In honor and memory.

This has been a rough year for my childhood village. 2022 has called home not only my beloved father, but mothers or fathers of a half-dozen more families I grew up among. They were children of the Depression and the early war years, who entered adulthood just as the Civil Rights Movement was forging the world they dreamed of for their children.

A couple of weeks ago, Freddy Jones texted me a photo. His father, Franklin D. “Frank” Jones, passed September 15, and he’d been going through his papers. In “folder after folder,” he wrote, “I find printouts of your articles. He loved them.”

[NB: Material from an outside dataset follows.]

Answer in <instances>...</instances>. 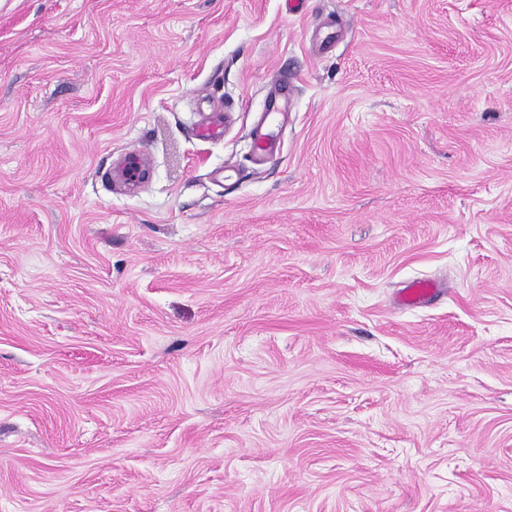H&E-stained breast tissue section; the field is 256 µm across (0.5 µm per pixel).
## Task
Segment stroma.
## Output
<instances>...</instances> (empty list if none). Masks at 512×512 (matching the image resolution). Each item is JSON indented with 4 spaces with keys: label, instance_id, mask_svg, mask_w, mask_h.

I last saw Mr. Jones in June of 2021, when he showed up in a light drizzle for the dedication of four historical markers commemorating sites in East Wilson significant to the community’s history. We hugged, and he asked about my dad, and he told me he was proud of me. Black Wide-Awake has always been an homage to the elders, to the generations of men and women who built my community and sustained its culture. That they see my work and proclaim its truth and value is a benediction, an affirmation, a reward. Thank you, Frank Jones. May you rest in peace.

In memory of Rederick C. Henderson, Avant P. Coleman, Thelma Braswell Forbes, Sylvia Neal Jones, Frank Jones, Herbert Woodard, and all who now watch over us.